I had originally designed xg to handle discontinuity in ids using a wavelet tree. However, now the wavelet tree is only used in the paths (where it is used for instance to determine all the occurrences of a node in a path).

It used this commented-out structure: https://github.com/vgteam/xg/blob/master/src/xg.hpp#L316-L317.

At some point I changed to recording the minimum id of the input and using this as an offset between ids and ranks. https://github.com/vgteam/xg/blob/master/src/xg.cpp#L1138-L1152.

I think that this may have not been correctly implemented as the id space must be filled out entirely in the bit vector on which this rank operation is done.

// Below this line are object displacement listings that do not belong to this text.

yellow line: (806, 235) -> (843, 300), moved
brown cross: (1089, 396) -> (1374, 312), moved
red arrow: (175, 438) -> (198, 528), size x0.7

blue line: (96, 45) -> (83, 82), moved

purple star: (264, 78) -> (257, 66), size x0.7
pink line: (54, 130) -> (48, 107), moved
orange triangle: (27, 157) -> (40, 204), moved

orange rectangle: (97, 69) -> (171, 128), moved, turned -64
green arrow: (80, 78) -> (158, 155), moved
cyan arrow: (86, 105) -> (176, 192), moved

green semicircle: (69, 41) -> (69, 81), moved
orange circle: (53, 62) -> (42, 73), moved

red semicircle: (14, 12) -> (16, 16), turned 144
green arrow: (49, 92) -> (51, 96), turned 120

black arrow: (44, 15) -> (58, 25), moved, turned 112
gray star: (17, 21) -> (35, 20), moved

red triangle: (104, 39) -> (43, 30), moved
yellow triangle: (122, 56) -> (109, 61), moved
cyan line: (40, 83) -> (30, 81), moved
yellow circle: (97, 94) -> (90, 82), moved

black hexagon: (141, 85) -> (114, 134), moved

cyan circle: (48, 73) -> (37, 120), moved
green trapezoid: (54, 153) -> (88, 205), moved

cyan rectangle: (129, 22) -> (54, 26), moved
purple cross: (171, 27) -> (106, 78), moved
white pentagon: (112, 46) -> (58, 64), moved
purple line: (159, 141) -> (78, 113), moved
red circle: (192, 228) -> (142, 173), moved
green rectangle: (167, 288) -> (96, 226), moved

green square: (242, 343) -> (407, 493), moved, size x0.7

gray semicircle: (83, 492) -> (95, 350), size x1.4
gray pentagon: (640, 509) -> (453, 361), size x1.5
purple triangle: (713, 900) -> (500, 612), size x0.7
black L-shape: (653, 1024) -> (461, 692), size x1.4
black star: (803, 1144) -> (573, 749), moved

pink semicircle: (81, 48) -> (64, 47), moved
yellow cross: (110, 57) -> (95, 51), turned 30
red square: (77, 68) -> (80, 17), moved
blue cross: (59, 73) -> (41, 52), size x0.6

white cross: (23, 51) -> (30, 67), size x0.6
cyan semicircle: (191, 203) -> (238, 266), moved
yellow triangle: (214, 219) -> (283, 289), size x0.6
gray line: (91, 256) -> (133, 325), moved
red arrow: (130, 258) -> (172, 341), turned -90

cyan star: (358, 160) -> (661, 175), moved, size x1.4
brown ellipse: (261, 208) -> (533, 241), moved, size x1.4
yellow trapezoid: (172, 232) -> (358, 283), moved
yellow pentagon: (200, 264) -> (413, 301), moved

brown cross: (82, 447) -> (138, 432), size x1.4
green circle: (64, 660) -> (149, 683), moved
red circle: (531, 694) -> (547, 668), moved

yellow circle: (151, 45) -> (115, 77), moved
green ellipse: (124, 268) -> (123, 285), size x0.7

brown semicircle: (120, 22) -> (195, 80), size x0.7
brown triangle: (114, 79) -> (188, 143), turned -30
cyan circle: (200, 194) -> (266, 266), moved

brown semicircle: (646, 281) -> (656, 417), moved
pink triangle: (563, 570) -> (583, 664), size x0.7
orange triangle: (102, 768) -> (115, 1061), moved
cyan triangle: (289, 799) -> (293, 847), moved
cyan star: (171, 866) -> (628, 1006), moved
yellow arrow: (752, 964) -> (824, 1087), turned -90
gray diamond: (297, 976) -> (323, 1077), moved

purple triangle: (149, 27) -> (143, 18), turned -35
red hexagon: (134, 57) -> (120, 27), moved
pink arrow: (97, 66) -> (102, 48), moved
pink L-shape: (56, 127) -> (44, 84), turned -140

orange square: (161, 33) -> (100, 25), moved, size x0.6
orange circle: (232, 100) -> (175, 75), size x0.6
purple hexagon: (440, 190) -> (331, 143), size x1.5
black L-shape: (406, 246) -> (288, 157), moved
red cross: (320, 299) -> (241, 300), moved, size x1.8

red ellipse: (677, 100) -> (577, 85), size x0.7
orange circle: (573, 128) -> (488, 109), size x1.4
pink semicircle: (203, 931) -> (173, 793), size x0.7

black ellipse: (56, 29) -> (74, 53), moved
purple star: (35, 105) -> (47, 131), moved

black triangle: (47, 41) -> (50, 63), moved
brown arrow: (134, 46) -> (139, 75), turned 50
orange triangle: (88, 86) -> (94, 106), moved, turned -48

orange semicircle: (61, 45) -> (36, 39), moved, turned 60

This could explain some problems.

Specifically, we need to iterate over the whole range from min_id to max_id in this loop: https://github.com/vgteam/xg/blob/master/src/xg.cpp#L540-L553

The length of all the sequence-related vectors would need to be as long as min_id to max_id. This is not such a problem as long as these are compressed and there are not enormous gaps in the range that might trip us up by requiring too much memory at construction time.